Recorded information section start

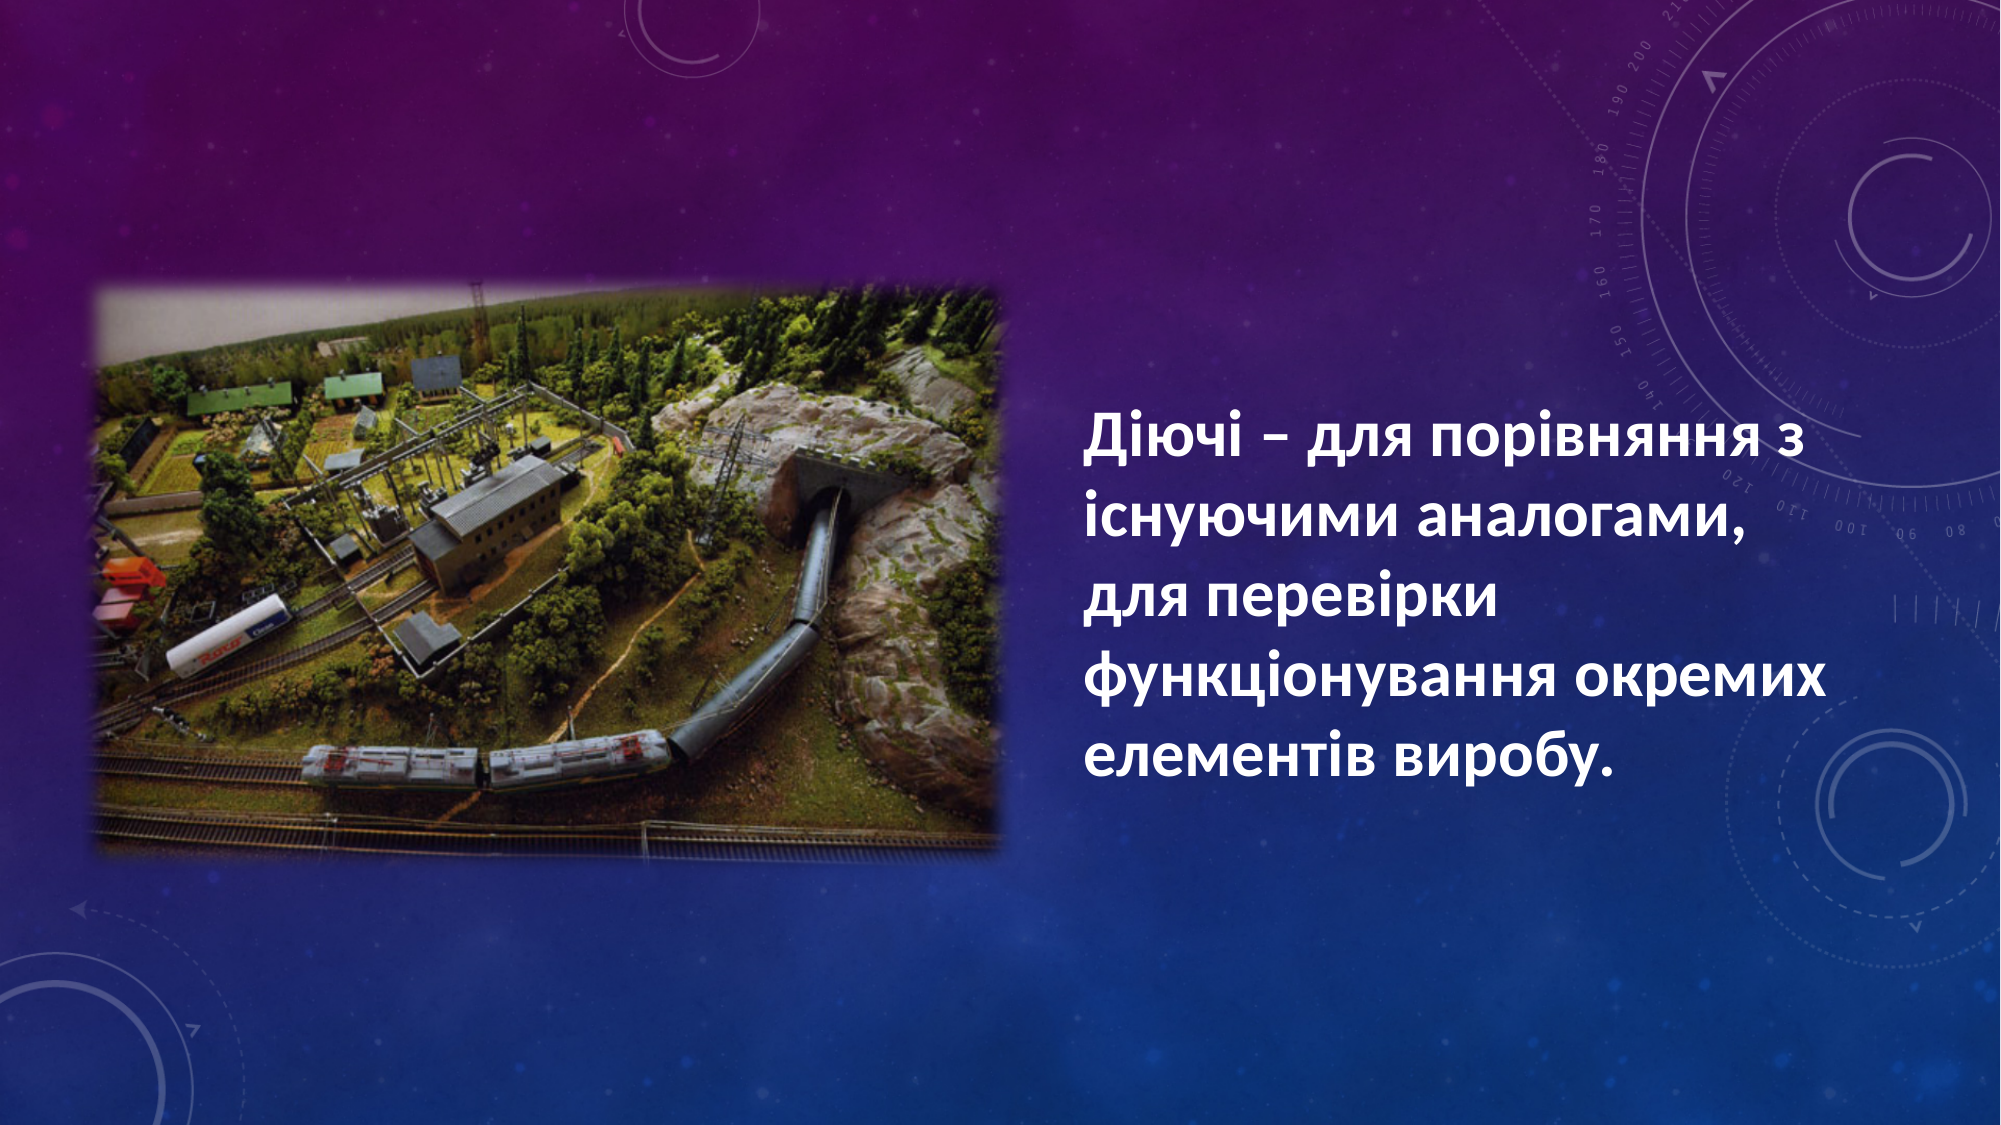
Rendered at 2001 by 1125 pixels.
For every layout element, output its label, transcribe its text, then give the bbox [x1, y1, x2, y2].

picture [0, 0, 2001, 1125]
list Діючі – для порівняння з існуючими аналогами, для перевірки функціонування окремих елементів виробу. [1068, 290, 1864, 889]
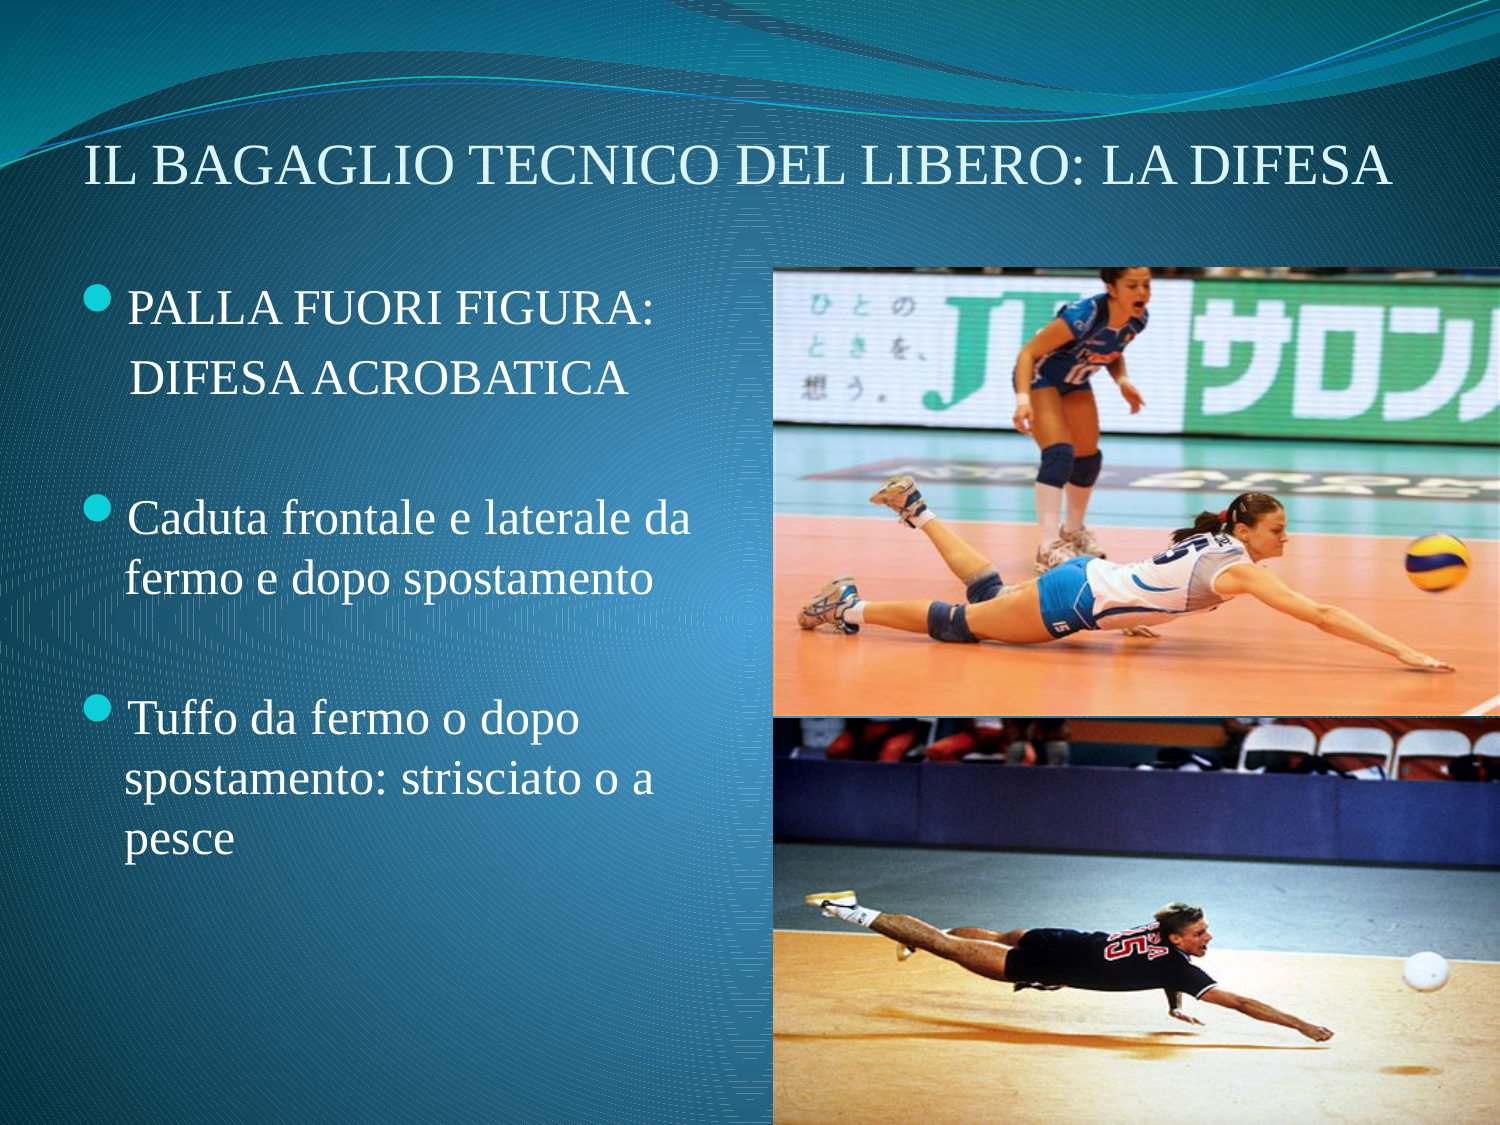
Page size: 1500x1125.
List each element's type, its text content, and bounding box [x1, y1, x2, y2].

title [76, 197, 1425, 232]
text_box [773, 722, 1500, 727]
list PALLA FUORI FIGURA: DIFESA ACROBATICA Caduta frontale e laterale da fermo e dopo spostamento Tuffo da fermo o dopo spostamento: strisciato o a pesce [64, 267, 738, 1043]
title [76, 0, 1425, 115]
picture [773, 266, 1500, 717]
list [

Recorded information section end

Retype every entry above exactly, leaving out the pictures.

## Answer section
Rendered at 2001 by 1125 pixels.
For every layout element, output its label, transcribe its text, then give the bbox [x1, y1, x2, y2].

picture [0, 0, 2001, 1125]
list Діючі – для порівняння з існуючими аналогами, для перевірки функціонування окремих елементів виробу. [1068, 290, 1864, 889]
Page size: 1500x1125.
List each element's type, its text content, and bounding box [x1, y1, x2, y2].

title [76, 197, 1425, 232]
text_box [773, 722, 1500, 727]
list PALLA FUORI FIGURA: DIFESA ACROBATICA Caduta frontale e laterale da fermo e dopo spostamento Tuffo da fermo o dopo spostamento: strisciato o a pesce [64, 267, 738, 1043]
title [76, 0, 1425, 115]
picture [773, 266, 1500, 717]
list [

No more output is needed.